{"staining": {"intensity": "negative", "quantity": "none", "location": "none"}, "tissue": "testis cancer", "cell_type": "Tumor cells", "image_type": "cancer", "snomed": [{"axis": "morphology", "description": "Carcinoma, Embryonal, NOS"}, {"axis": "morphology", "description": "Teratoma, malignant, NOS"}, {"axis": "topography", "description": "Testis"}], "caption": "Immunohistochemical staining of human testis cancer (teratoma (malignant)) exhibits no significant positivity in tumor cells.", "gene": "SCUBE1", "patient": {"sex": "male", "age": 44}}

▬▬▬▬▬▬▬▬▬▬

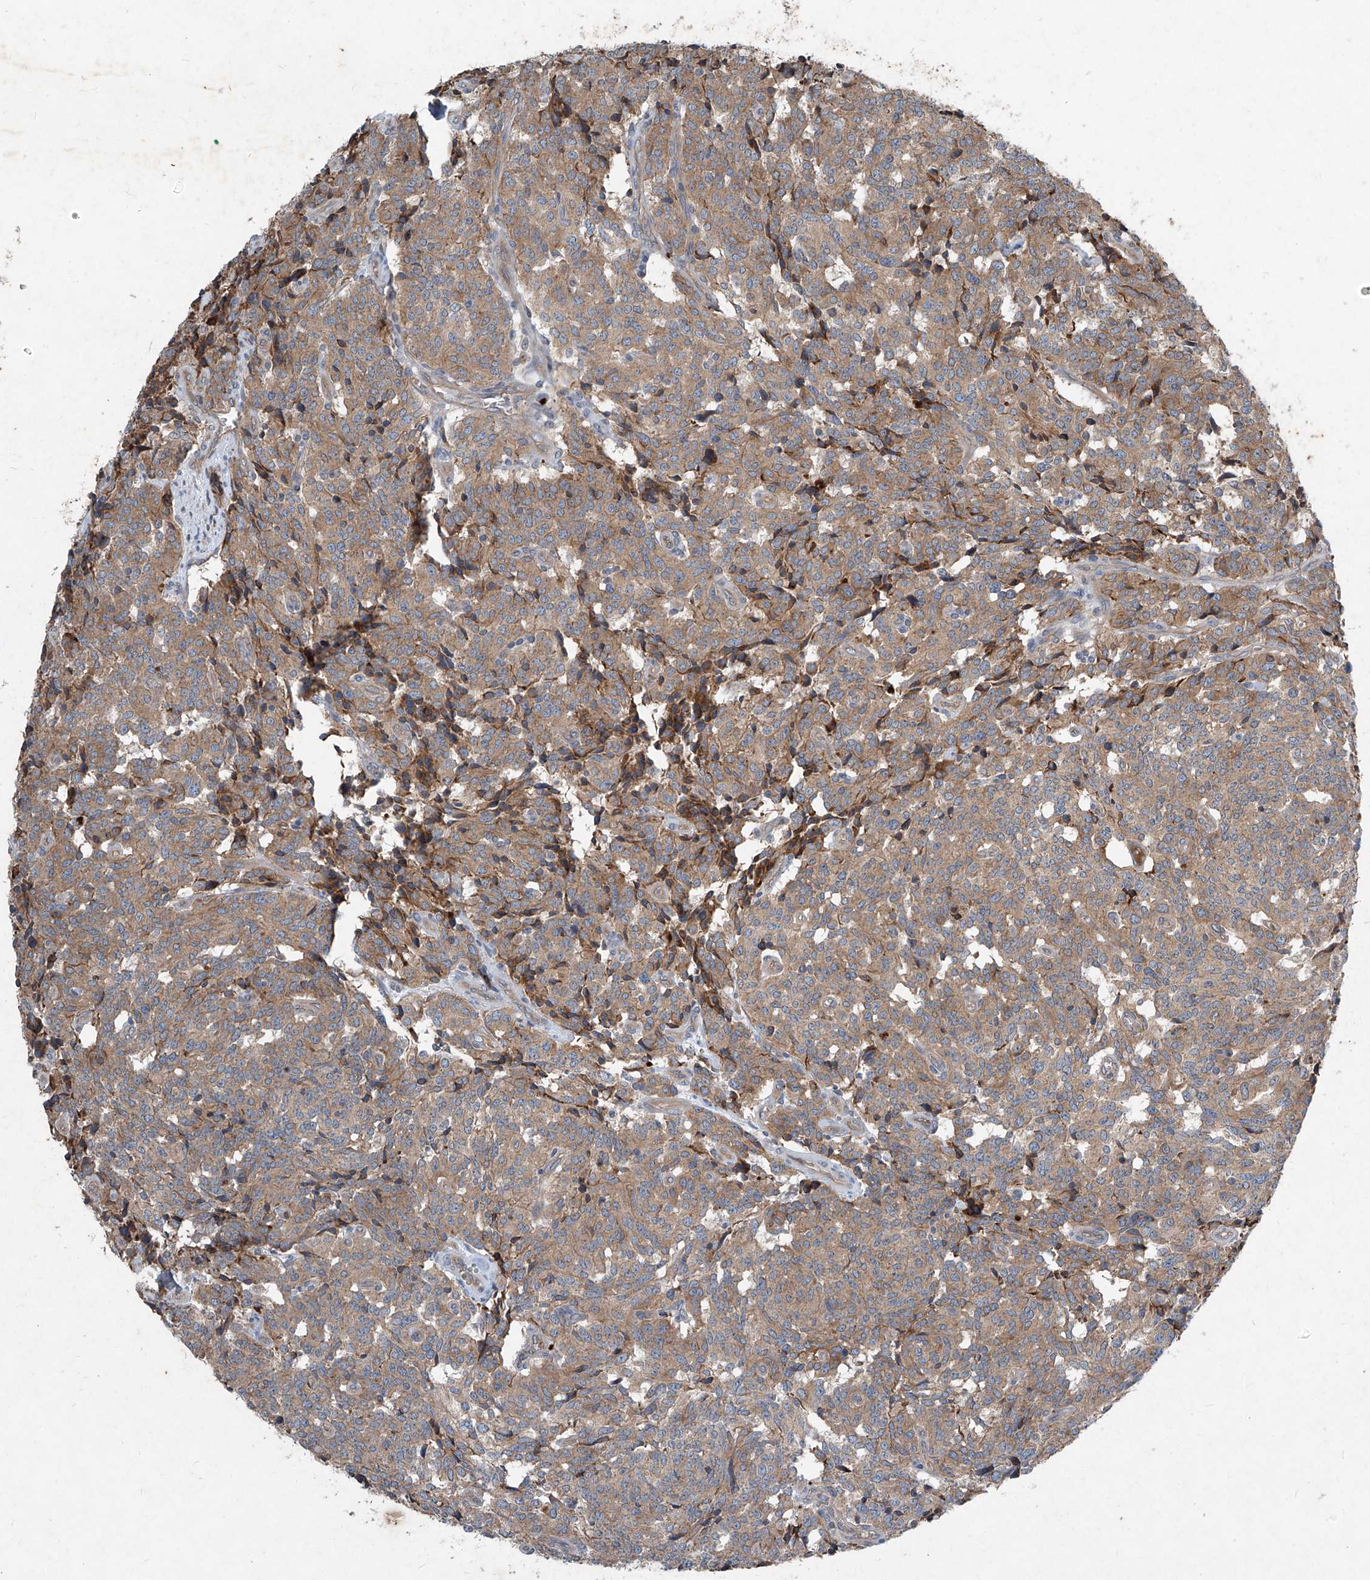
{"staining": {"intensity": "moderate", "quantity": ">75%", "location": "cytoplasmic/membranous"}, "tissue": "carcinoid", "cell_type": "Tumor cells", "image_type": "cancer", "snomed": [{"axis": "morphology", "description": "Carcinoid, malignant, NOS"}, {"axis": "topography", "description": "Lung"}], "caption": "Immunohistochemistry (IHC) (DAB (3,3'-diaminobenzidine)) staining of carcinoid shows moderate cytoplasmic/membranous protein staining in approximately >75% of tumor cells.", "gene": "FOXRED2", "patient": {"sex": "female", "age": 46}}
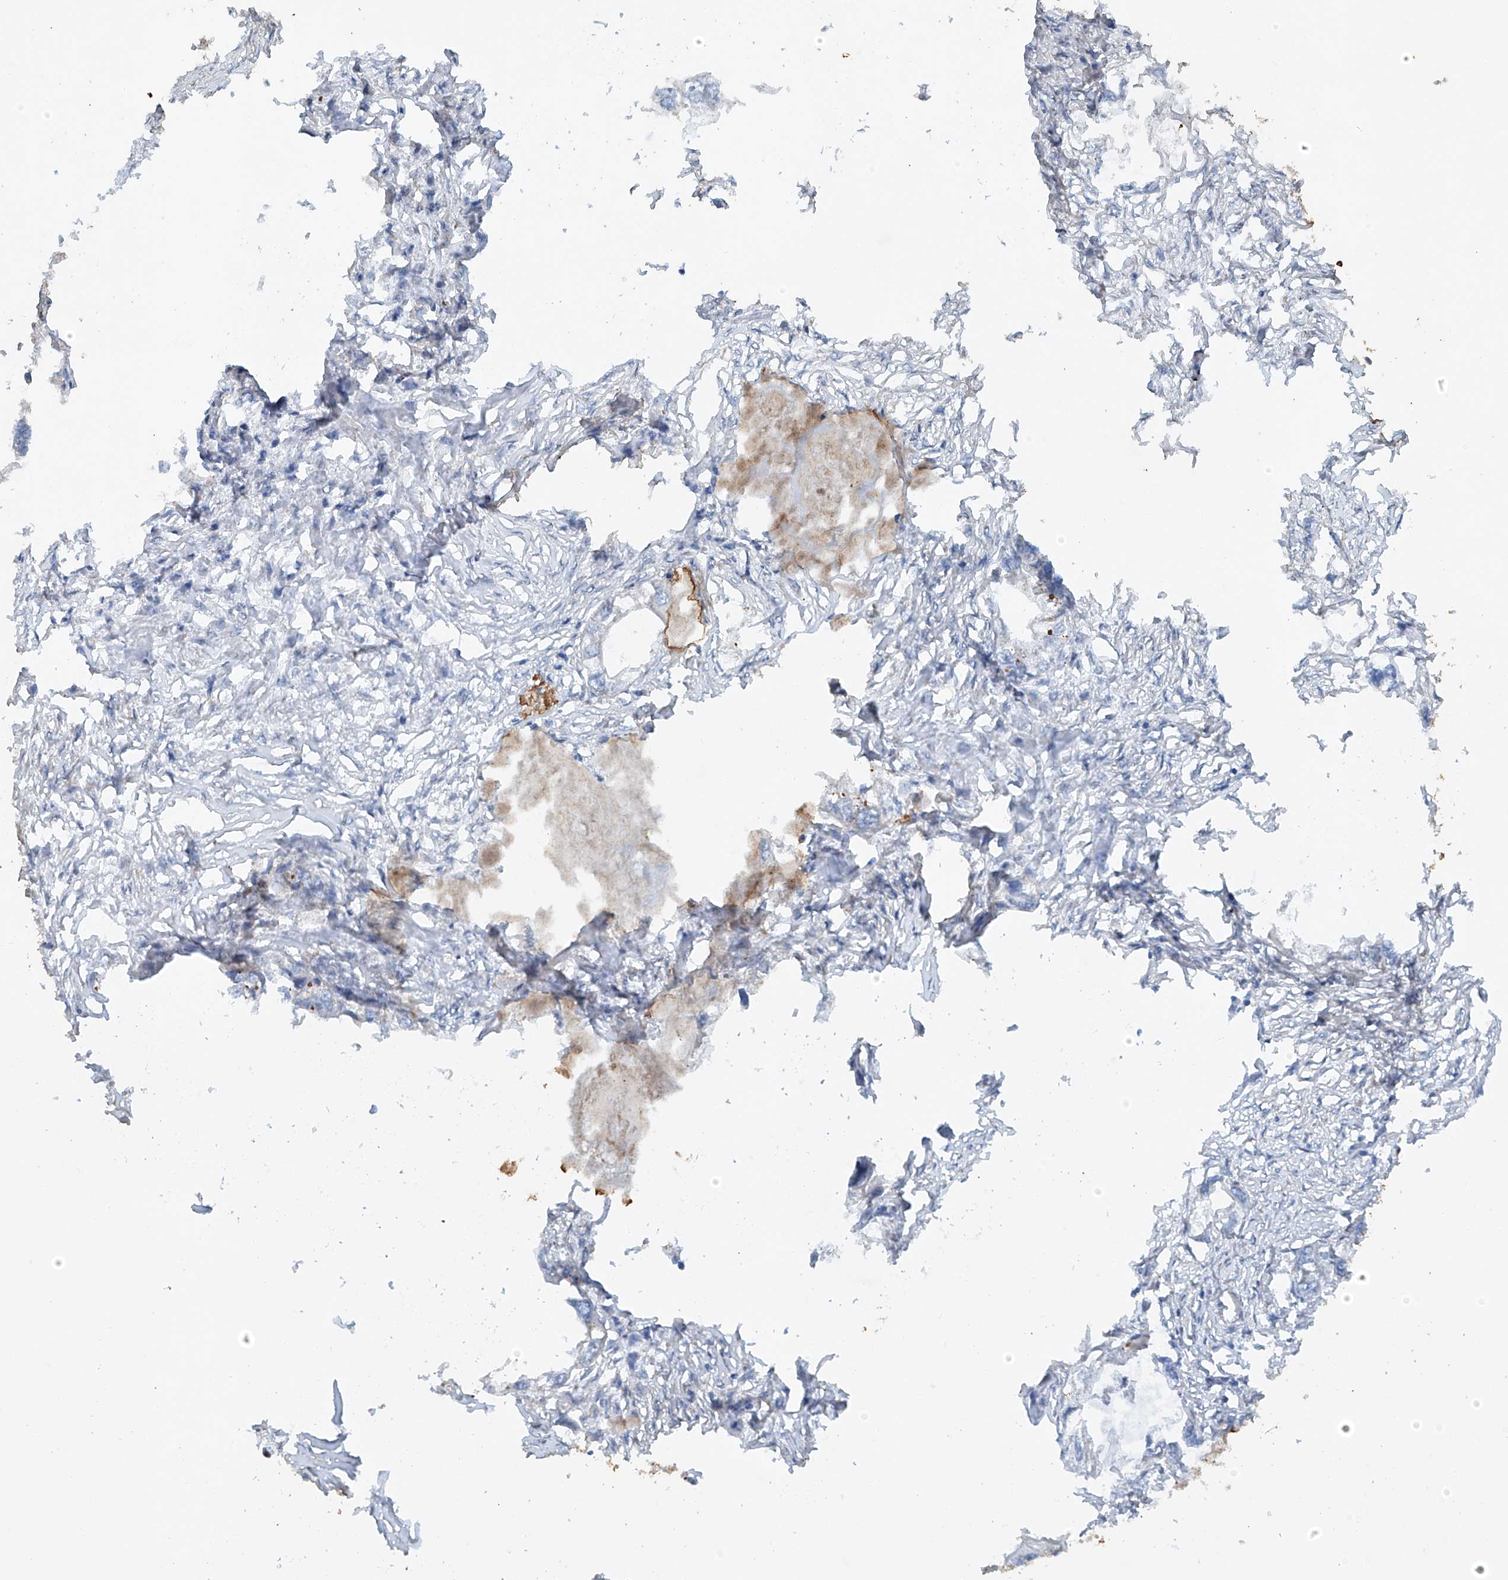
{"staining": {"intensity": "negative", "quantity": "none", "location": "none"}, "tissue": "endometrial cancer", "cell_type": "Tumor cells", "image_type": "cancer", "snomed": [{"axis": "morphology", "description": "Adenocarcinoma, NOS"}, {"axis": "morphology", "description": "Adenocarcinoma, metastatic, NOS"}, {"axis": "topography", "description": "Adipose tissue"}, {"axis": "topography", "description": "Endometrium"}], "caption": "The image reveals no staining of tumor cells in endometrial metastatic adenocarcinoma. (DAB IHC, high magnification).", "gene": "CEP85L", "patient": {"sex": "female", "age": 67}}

▬▬▬▬▬▬▬▬▬▬

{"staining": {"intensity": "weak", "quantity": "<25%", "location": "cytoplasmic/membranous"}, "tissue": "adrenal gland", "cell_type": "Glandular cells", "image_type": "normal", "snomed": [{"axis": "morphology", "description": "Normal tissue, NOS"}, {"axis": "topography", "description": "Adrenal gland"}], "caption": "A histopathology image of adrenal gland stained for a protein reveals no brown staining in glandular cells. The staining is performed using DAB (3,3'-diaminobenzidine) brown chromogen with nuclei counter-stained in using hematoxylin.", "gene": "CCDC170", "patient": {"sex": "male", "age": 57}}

▬▬▬▬▬▬▬▬▬▬

WHAT THE TASK ASKS
Note every line of the records that holds the word "malignant", and copy it.

REPLY TO THE EXERCISE
{"staining": {"intensity": "negative", "quantity": "none", "location": "none"}, "tissue": "testis cancer", "cell_type": "Tumor cells", "image_type": "cancer", "snomed": [{"axis": "morphology", "description": "Carcinoma, Embryonal, NOS"}, {"axis": "morphology", "description": "Teratoma, malignant, NOS"}, {"axis": "topography", "description": "Testis"}], "caption": "Immunohistochemical staining of human testis cancer (teratoma (malignant)) exhibits no significant positivity in tumor cells.", "gene": "SCUBE1", "patient": {"sex": "male", "age": 44}}
{"staining": {"intensity": "moderate", "quantity": ">75%", "location": "cytoplasmic/membranous"}, "tissue": "carcinoid", "cell_type": "Tumor cells", "image_type": "cancer", "snomed": [{"axis": "morphology", "description": "Carcinoid, malignant, NOS"}, {"axis": "topography", "description": "Lung"}], "caption": "Immunohistochemistry (IHC) (DAB (3,3'-diaminobenzidine)) staining of carcinoid shows moderate cytoplasmic/membranous protein staining in approximately >75% of tumor cells.", "gene": "FOXRED2", "patient": {"sex": "female", "age": 46}}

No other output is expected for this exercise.